A little sidebar is in order here… When I was a kid, during mosquito season, the City of Oakland Park sent out fog trucks into the neighborhoods to deal with those buzzy devils. I can remember running and playing in the fog with my sister Nancy and brother Guy, not knowing (or caring) it was pure DDT (a long-banned insecticide).

Finally, if it weren’t for the miracle of air conditioning, S. Florida would still be a distant outpost, populated by hardy folks capable of dealing with humidity so high that I swear I grow gills every summer. There isn’t time or disk space to go into some of the other things that make like in S. Florida so interesting…like the fact that we’re out of water. Like the completely corrupt state legislature, and the equally corrupt local government agencies (Palm Beach County, where I live, convicted three county commissioners of corruption over the period of one year). Like walking into a business and not being able to find anyone who speaks English. Heck, that used to go on in my previous office! Oh, and the schools are rated among the lowest in the country. Why? The retiree taxpayers put their kids through school “up north” (translation: New York), and don’t want to pay for these snot-nosed Florida kids’ education. This, of course, guarantees that those same kids for whom you did not want to fund their education are now literally beating down your front door to do a home invasion robbery.

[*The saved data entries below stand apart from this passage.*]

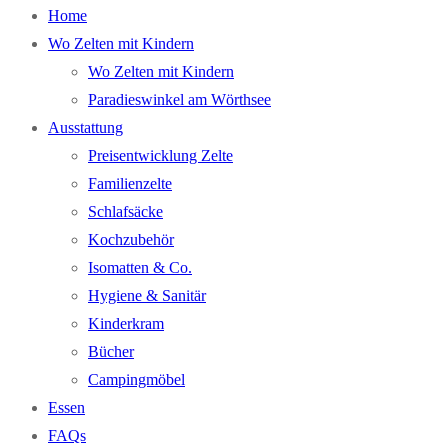
Home
Wo Zelten mit Kindern
Wo Zelten mit Kindern
Paradieswinkel am Wörthsee
Ausstattung
Preisentwicklung Zelte
Familienzelte
Schlafsäcke
Kochzubehör
Isomatten & Co.
Hygiene & Sanitär
Kinderkram
Bücher
Campingmöbel
Essen
FAQs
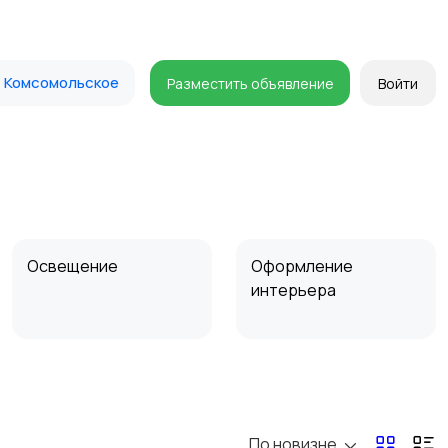
Комсомольское
Разместить объявление
Войти
Освещение
Оформление
интерьера
Сад и огород
Садовая мебель
По новизне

Yeah, South Florida is an interesting place. From late October to late March, the weather is near-idyllic, but even that doesn’t really matter to me. Personally, I don’t even like the outdoors! I don’t go to the beach (that’s for tourists), I don’t go boating, I don’t go hiking. Heck, the last time I went to the beach, my Nordic complexion blinded half of the beachgoers, and the other half tried to push me back into the ocean, chanting “Live! Live!” I suppose I’d leave if I could, but at present, I’m trapped with a house that’s possibly upside-down. I can assure you, dear readers, that when I retire (if I can ever retire), when my house is again right-side-up, or if/when I hit the lottery, I will be out of here as fast as my plump little legs can carry me.